2020年3月、イタリア・ミラノの駅を出発する乗客を調べる兵士ら(AP=共同)
2020年3月、イタリア・ミラノの駅を出発する乗客を調べる兵士ら(AP=共同)
 こうしたことを言われると、そうかもそれないとは思うが、どれも科学的ではない。証明しろといっても、証明しようがない。

 いずれにせよ、コロナ禍はまだまだ続く。ある一国が感染拡大防止に成功したからといって、周囲の国ができていなければ交流できないので、世界は元に戻らない。つまり、全世界が感染拡大防止に成功しない限り、コロナ禍は終わらない。
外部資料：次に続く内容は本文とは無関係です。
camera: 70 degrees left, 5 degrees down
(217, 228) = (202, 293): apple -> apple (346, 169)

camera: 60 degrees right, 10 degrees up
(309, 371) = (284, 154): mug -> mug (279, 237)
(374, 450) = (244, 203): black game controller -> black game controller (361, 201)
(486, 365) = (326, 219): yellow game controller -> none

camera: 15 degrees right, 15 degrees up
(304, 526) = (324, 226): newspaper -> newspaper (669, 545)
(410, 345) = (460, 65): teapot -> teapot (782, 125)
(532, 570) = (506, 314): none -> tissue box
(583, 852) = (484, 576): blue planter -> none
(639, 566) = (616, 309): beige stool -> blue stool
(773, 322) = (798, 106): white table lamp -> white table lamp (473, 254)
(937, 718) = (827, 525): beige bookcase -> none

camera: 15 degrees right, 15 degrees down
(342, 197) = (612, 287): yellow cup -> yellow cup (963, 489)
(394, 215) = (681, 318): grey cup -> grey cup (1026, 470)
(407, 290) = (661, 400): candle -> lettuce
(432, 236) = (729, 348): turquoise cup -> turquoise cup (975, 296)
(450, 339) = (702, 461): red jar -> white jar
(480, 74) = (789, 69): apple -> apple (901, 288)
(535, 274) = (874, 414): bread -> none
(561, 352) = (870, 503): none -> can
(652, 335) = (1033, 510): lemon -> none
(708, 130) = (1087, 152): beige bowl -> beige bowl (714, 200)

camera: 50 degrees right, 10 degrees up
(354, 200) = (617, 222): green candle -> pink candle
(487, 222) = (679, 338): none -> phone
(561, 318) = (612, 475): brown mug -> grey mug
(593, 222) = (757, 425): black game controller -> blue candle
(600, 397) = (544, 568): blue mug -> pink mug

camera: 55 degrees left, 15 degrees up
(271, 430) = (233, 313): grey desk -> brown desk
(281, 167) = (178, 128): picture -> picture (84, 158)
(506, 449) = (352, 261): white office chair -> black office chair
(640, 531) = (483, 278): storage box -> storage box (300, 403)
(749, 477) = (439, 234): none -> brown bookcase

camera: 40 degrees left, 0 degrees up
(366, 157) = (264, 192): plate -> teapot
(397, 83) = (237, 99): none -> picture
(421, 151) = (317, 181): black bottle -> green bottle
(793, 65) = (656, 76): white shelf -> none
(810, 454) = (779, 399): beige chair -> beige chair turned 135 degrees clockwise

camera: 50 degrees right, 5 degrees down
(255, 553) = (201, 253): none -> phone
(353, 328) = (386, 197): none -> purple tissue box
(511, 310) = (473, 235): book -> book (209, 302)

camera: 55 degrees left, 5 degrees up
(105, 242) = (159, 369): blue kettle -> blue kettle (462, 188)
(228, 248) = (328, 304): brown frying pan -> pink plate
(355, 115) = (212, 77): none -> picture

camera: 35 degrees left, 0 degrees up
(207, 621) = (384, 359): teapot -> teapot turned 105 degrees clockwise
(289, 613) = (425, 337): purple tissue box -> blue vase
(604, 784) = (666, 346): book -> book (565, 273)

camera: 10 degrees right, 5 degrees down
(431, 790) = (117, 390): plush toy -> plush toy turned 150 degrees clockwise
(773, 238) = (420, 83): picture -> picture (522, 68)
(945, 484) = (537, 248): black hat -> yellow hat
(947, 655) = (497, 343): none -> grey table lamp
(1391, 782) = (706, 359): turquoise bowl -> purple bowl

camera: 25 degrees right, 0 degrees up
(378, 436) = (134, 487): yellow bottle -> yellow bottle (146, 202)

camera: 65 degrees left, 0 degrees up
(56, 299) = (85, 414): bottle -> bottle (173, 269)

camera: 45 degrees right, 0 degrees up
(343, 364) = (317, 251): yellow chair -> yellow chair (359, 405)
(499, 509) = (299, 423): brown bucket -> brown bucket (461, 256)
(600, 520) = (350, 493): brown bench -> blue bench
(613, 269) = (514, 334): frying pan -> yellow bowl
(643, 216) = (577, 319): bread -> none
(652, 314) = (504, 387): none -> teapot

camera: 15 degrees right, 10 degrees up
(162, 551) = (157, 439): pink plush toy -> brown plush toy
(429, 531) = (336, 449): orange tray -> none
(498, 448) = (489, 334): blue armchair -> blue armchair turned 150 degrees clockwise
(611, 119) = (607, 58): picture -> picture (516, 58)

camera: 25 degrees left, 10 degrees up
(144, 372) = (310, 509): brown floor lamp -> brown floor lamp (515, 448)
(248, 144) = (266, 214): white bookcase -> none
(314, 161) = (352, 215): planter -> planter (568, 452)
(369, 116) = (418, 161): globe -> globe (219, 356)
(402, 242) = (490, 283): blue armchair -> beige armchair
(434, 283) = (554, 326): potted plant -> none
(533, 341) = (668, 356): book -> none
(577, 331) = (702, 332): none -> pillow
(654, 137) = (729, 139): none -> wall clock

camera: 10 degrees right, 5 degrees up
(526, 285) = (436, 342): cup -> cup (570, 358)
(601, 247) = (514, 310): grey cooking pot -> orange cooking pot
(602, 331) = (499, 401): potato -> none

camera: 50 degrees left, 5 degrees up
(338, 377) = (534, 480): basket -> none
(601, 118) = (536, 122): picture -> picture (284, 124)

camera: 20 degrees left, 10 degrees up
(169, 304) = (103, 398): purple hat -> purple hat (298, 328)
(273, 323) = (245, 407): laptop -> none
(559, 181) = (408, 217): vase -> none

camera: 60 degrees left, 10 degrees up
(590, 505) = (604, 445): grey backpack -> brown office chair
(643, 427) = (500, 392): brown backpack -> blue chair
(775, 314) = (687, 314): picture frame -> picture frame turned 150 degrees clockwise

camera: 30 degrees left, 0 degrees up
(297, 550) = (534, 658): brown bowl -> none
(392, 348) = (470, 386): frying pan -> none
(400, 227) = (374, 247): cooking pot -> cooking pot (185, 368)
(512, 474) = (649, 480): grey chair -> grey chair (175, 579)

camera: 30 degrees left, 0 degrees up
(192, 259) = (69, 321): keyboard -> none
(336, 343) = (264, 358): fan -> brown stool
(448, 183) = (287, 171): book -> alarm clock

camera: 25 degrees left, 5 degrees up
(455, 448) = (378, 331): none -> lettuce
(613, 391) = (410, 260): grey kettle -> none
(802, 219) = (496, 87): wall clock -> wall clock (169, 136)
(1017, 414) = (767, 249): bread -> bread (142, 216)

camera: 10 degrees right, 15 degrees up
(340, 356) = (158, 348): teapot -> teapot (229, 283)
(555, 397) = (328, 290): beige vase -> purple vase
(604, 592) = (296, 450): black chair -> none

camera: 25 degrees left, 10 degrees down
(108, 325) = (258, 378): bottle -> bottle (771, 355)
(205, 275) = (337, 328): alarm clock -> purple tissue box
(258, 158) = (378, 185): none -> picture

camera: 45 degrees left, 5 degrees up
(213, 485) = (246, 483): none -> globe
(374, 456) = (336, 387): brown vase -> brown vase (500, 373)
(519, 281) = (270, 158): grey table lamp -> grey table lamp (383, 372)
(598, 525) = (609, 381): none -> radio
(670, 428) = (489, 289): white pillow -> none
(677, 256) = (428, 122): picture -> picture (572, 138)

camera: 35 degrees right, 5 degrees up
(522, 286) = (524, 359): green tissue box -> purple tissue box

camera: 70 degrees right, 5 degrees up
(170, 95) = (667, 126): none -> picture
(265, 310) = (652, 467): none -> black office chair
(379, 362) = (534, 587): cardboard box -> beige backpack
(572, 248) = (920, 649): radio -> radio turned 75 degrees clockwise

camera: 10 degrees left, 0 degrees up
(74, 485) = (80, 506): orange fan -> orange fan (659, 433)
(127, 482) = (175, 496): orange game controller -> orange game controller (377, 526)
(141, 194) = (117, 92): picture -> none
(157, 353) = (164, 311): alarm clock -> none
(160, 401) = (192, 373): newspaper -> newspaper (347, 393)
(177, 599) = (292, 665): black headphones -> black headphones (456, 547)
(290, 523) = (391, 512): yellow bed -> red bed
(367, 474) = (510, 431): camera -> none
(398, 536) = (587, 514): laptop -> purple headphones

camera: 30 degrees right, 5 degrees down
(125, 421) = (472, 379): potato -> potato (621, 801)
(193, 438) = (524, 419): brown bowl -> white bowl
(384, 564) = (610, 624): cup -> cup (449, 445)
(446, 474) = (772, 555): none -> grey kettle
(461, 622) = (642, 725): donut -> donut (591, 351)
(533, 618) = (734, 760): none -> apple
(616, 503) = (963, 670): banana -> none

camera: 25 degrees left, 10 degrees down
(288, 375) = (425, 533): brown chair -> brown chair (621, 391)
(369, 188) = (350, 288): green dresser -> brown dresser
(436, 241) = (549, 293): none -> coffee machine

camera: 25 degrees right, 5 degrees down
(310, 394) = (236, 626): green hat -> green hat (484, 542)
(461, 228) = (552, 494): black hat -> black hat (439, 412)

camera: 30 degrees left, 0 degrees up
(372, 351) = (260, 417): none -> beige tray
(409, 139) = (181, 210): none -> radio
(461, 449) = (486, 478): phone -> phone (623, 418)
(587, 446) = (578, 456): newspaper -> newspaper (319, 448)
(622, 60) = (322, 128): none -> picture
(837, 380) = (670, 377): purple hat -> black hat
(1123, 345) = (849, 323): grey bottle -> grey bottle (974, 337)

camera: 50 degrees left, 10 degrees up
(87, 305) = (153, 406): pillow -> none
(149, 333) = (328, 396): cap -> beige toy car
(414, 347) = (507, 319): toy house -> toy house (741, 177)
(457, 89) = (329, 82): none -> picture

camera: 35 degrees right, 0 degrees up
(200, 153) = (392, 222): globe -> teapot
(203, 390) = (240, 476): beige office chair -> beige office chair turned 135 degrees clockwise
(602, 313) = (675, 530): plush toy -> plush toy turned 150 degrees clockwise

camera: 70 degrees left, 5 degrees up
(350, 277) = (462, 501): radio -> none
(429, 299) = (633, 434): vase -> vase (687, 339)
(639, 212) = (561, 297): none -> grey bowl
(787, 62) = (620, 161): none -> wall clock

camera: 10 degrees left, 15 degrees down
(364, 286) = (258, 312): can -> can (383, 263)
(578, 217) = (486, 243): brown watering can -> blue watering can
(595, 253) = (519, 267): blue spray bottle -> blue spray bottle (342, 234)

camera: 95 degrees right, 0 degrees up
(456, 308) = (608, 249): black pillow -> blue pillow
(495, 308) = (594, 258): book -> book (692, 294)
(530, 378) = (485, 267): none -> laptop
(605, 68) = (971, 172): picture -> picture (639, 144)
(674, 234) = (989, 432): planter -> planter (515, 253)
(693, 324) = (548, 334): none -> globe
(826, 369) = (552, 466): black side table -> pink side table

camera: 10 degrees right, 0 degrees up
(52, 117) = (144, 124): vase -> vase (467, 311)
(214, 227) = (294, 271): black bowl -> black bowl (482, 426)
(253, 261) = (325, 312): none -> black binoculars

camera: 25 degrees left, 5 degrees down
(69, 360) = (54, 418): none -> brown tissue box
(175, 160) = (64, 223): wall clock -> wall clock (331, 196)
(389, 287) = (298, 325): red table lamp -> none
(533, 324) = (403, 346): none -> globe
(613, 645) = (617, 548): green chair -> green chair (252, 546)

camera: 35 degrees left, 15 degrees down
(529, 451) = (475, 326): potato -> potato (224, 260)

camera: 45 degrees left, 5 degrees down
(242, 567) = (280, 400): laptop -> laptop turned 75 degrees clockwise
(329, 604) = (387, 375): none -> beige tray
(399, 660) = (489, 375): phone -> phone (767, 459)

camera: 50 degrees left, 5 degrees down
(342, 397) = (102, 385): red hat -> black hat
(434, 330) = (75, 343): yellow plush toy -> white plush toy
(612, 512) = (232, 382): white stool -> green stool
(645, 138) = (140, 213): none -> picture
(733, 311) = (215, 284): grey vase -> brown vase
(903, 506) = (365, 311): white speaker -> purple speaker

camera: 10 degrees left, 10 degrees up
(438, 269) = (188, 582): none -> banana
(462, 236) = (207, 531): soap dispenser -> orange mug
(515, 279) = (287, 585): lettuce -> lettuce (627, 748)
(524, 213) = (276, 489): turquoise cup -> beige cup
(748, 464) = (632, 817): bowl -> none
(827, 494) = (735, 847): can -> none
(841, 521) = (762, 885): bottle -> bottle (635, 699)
 集団免疫理論が正しいかどうかは分からないが、ワクチンと治療薬がない以上、集団免疫以外に解決しようがない。ちなみに、ワクチンは擬似感染だから、これも集団免疫獲得の一手段である。

 果たして、日本は今後どうなるのか。「検査数が世界でもダントツに低いのにもかかわらず、確認感染数も死亡者数も圧倒的に少ない」という現状が続いていき、このまま終息に向かうのか。

 そうだとしてもしなくても、 誰かこの現状を本当に解明してほしい。このまま「日本の奇跡」「日本はやはり『神の国』」で終わるとするなら、いったい私たちはなんのために「自粛」したのだろうか。そしてこの先、なんで「新しい日常」を始められるのだろうか。